LEINSTER forwards coach Jono Gibbes believes the Ospreys have grown "an arm and a leg" in the scrum this season and have the potential to embarrass the province if they are not focused for Friday night's Magners League meeting at the RDS.
In using that phrase, the former All Black is not implying that tales of the champions' set-piece power have been exaggerated, rather he is acknowledging the demolition job the Ospreys did on Munster at the Liberty Stadium before Christmas.
Props Paul James, Duncan Jones and Alan Jones were comprehensively on top in that encounter and their scrum nearly inspired a comeback victory over Cardiff Blues last weekend. It means Gibbes has been busy with his video analysis ahead of Friday's showdown.
"They (the Ospreys) have shown they have grown and developed and can withstand a bit of pressure," said Gibbes.
"They were also able to get back into the game through the scrum, which seems to have grown another arm and a leg. They seem to have gained real confidence out of it. I've certainly taken a clear interest in that.
"I think they got a penalty try when we played them over in Swansea, so we know the scrum is going to be important.
"If they get the quality platform with the scrum, with the angle they want, or a line-out, they can do some serious damage. As forwards we have a responsibility to look after our backs by giving them as much time and space to read what they are trying to defend."
Leinster's own scrummaging operation has been a major plus-point this season, particularly in their back-to-back Heineken Cup games with Clermont, although it was solid more than dominant in their Christmas derby wins over Ulster and Connacht.
So, does Gibbes think the Ospreys will do to Leinster what they did to Munster? "I'd hope not. I would hope a few lessons have been learned," he said.
"We have had a nice little bit of growth with our scrum this year but every game is a little bit different. They could come with different tactics. The ref could interpret things a little bit differently. We need to be adaptable but make no bones about it, we need to be bloody focused or we could get embarrassed at home."
With Stan Wright not due back from injury until February at the earliest, Clint Newland was brought in as cover from New Zealand but has had difficulties adjusting to his northern hemisphere scrummaging duties.

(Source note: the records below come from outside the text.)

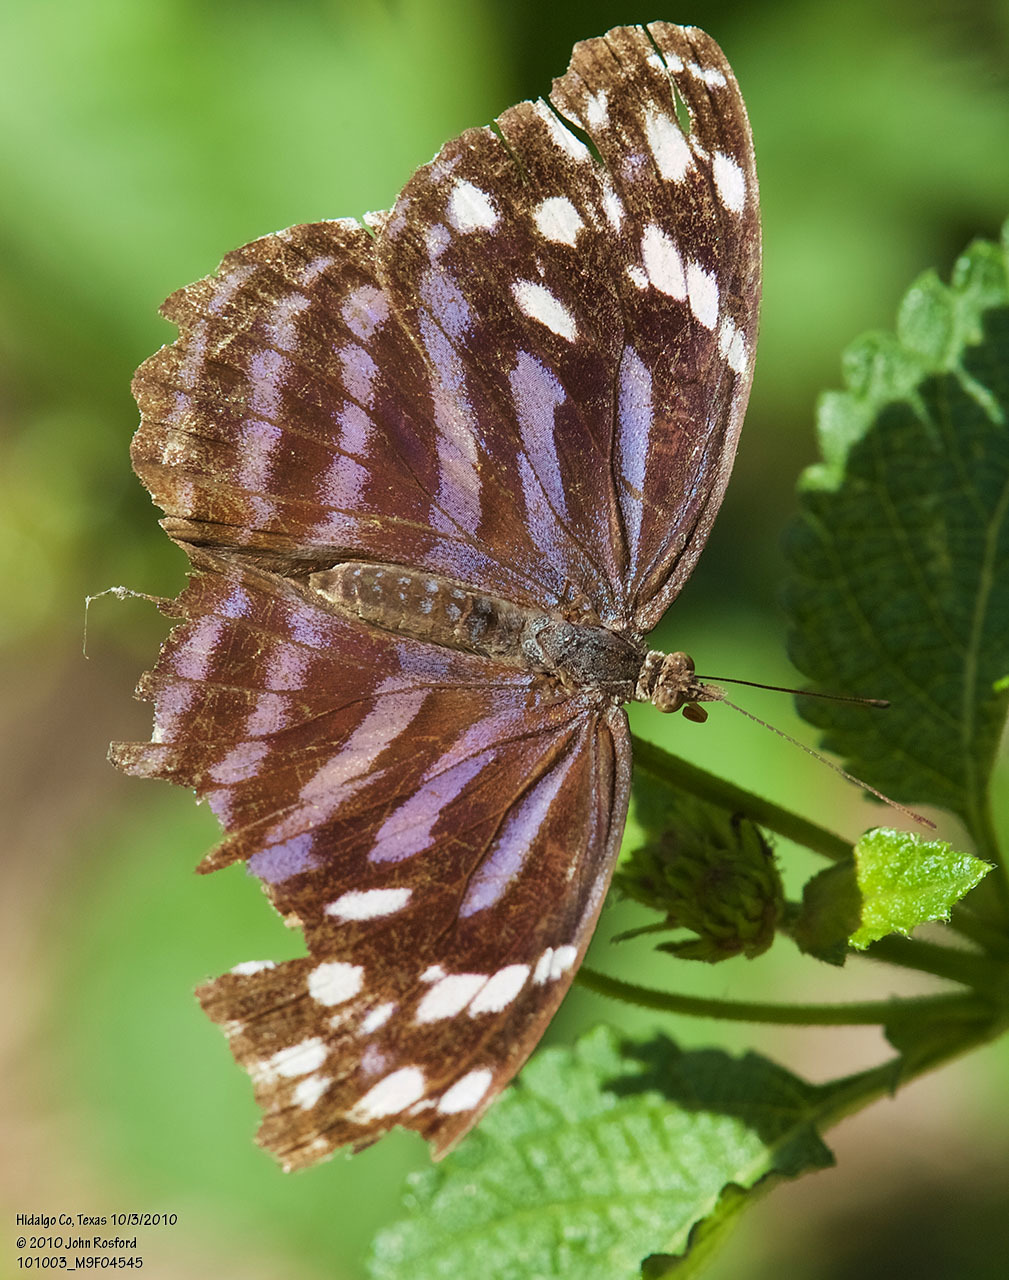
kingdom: Animalia
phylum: Arthropoda
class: Insecta
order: Lepidoptera
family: Nymphalidae
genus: Myscelia
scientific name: Myscelia ethusa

The scrum leader has been Newland's fellow tight-head Mike Ross who, together with loose-heads Cian Healy and Heinke van der Merwe -- and second-rows Leo Cullen and Nathan Hines -- has provided the platform for the back-row and backline to flourish.
"Don't count the minutes, you make the minutes count. I think Rossy has made his minutes count a lot more this year," acknowledged Gibbes. "Stan's injury has provided a lot of opportunity for Mike this year and he's a resilient sort of guy.
"He's added a lot more -- him and (scrum coach) Greg Feek have gotten along pretty well, he's used his experience there and he's really enjoying his scrummaging stuff. He's got challenges with other areas of his game as well but we're seeing improvements there as well."
The Ospreys' last visit to the RDS was for the league's Grand Final in May and Gibbes says Leinster's memories of that 17-12 defeat still rankle.
"My frustration was that the year's work we had put in, we didn't perform the way you need to in order to win a Grand Final. It was massively disappointing."